* WHAT TO WORK ON *
Pictures in the material below are to be left out, and only the lines from the line with "Table 3: Ca" up to and including the line with "Species Strain number" are to be written out exactly.
[DATASET RECORDS]
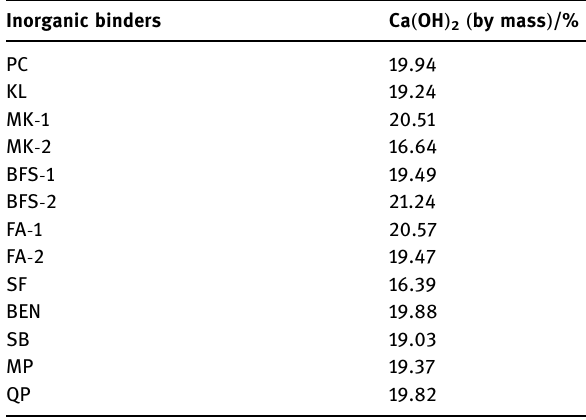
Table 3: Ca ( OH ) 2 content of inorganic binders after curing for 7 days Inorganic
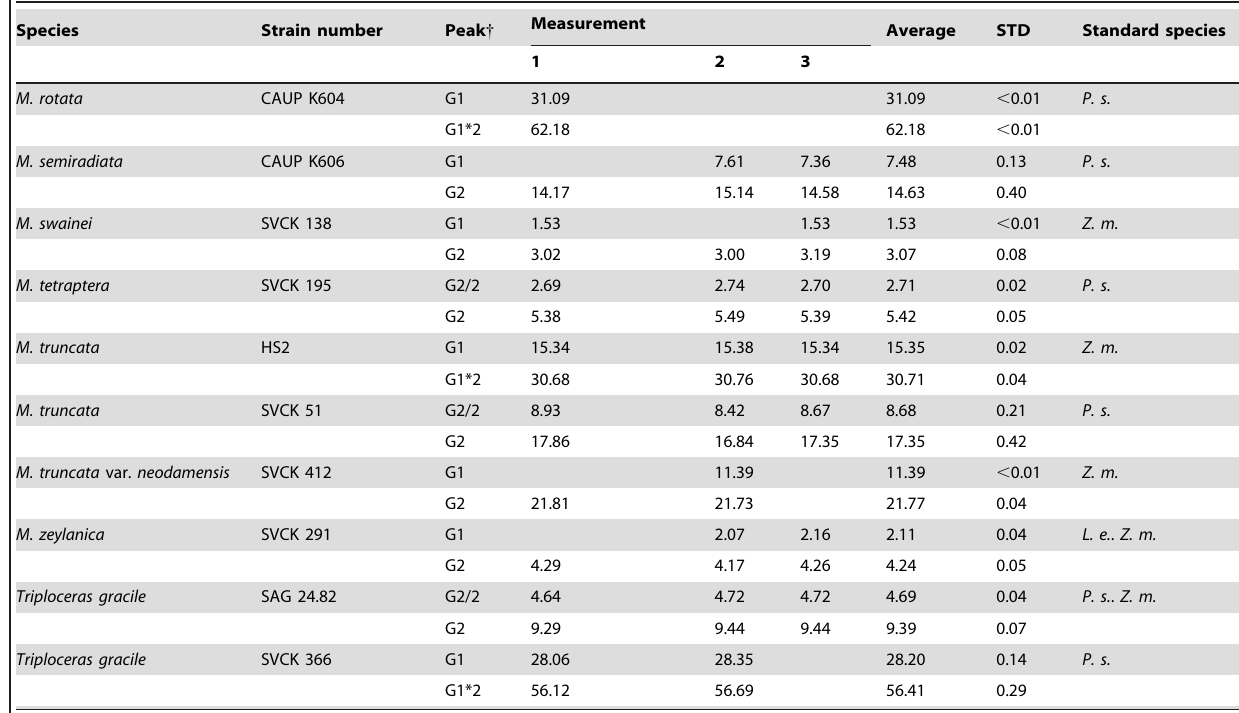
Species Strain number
[/DATASET RECORDS]
[DATASET RECORDS]
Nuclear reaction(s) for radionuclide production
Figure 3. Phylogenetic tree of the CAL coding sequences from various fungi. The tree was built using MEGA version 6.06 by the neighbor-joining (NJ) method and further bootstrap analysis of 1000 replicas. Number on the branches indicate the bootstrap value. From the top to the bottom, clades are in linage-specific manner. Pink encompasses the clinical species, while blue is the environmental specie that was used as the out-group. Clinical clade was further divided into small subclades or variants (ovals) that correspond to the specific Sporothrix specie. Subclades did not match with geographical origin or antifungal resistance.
[/DATASET RECORDS]
* ANSWER SPACE *
Table 3: Ca ( OH ) 2 content of inorganic binders after curing for 7 days Inorganic
Species Strain number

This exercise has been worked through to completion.